I have a workflow with some fairly large DynamoDB queries. When running the workflow in the workflow builder, the entire process takes ~85s, with the a certain query running around ~25s.
I saved, deployed, and the triggered from my Retool app. When triggering from the app, the same query takes almost 10 minutes.
I compared the run from the builder to the run from the app, and both are processing the same amount of data, there isn't any difference in the JSON returned.
I was able to trigger it once from the app and it ran quickly, however I can't seem to repeat it. I ran 2x from app and it timed out, but the 3rd time it ran within 90 seconds. 4th and 5th time it times out, so it seems intermittent
Also thank you for the thorough detail you have in your follow-up posts. Seeing the timing discrepancies, I wonder about how your loop nodes are constructed and processed. Even though they certainly should behave the same whether run manually or triggered, there seems to be something in this step which at least we can investigate.
Its input is an array of objects where each object has a pkey property. It's being passed ~2k objects, which I understand is large, but the loop step runs in ~30s when run in the builder (and the one time it ran successfully when triggered from the app).
If helpful, below are the IDs for the workflow runs: Successful run triggered from app: Starting run for workflow: e60acc18-7fa1-4849-9bb4-d106eae30001 in environment production
Workflow Run Id: f287bf48-c82b-4f7a-8eef-d82bdfa0257d
Successful run triggered from builder: Starting run for workflow: e60acc18-7fa1-4849-9bb4-d106eae30001 in environment production
Workflow Run Id: 9694f2bc-5d18-47e8-8e9d-385999249b78
Failed run triggered from app: Starting run for workflow: e60acc18-7fa1-4849-9bb4-d106eae30001 in environment production
Workflow Run Id: 7ef17519-c06f-4ec1-831a-05f5a0fd88d3
Other odd thing is that this loop block runs essentially the same query, except for a different skey. This loop block runs consistently >30s in all runs, including failed, and it's processing twice as many records
I duplicated the workflow and triggered it from the app, on first run it ran as desired. However, I can't replicate this, new runs triggered from the app are still timing out
I feel like I'm breaking something - it's just so weird that the queries take different amounts of time intermittently. The getFTUX query is processing the same number of records as getPaymentInfo, which in the last run only took 11s. No real rush, lmk if I can help by providing any more info, thanks again!

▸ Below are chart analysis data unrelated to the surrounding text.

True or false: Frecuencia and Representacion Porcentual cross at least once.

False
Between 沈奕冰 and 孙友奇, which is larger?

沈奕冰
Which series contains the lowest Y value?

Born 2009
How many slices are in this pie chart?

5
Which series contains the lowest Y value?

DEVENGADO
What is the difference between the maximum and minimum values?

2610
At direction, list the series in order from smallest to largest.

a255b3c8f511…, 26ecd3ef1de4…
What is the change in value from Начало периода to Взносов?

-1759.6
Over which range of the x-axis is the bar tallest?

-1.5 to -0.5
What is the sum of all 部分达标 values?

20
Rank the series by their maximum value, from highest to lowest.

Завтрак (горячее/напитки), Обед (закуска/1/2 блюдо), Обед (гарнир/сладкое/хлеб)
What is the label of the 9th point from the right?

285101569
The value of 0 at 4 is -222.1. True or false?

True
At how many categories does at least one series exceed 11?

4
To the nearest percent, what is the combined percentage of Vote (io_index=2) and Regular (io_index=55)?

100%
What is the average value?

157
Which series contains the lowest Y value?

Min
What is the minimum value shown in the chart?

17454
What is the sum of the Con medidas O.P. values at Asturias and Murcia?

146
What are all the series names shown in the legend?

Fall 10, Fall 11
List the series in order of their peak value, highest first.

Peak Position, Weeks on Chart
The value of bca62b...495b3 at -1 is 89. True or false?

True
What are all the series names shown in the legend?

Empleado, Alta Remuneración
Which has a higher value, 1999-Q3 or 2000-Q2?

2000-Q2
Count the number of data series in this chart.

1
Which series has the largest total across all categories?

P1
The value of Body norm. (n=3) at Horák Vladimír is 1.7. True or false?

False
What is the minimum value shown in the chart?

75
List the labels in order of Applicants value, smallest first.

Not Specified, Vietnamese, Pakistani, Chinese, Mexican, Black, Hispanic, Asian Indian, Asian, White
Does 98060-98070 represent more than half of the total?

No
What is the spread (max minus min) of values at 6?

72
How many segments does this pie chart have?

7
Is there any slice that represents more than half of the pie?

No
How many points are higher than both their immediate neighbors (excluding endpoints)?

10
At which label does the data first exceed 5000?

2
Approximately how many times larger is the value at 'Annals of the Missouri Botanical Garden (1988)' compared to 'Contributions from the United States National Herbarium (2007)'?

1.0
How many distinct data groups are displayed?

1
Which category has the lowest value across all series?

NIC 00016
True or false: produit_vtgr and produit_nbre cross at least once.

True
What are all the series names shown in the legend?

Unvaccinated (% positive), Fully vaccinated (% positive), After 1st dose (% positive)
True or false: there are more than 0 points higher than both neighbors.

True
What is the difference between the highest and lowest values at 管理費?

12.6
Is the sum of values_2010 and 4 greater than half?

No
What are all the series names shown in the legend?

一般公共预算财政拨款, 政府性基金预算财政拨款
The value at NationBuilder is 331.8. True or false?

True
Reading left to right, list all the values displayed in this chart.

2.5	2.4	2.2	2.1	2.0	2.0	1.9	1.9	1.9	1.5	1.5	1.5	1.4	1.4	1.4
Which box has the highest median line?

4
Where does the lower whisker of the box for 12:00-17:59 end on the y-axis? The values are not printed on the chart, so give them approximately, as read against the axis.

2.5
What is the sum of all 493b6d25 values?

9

Thanks for the extra follow-up -- Is it possible your DynamoDB resource is throttling connections? I'm not sure of your specific configuration here but it does seem to be related to the frequency and timing of your attempts.
I did a little searching (very light, non extensive) around throttled DynamoDB and came across a StackOverflow thread which discusses how your DB resource configuration might need extra provisioning:
Thanks @pyrrho ! I checked with our AWS admins and they said we have on-demand scaling enabled and shouldn't be throttling, but makes sense this might be contributing.
I'm kind of hesitant to think this is the case though, since every run I've ever done from the builder runs quickly (I've done many), it only has this issue when triggered from the app - lmk if you have any more thoughts, thanks!
Very strange! Best I can offer at this point is tagging some friendly Retool reps that I often see assisting with the more technical/behind the scenes know-how: @Tess@Darren@AbbeyHernandez
I changed the workflow to use a much smaller dataset just so I could continue building without being blocked by the larger queries, but the same behavior is happening.
It always runs in ~17s in the builder. I can trigger it from the app sometimes, and it runs as expected, but intermittently it still takes around 10 minutes and the workflow times out. There seems to be an issue triggering a workflow from an app in general, unrelated to the amount of data being processed.
I don't know if any updates have been made, but since yesterday the queries are now running as expected every time when triggered from the app, no changes on our end.
If I use the play button to open user view, it still times out, but it's working for others on the team in user view so I think this is pretty much resolved. Thanks for your help @pyrrho !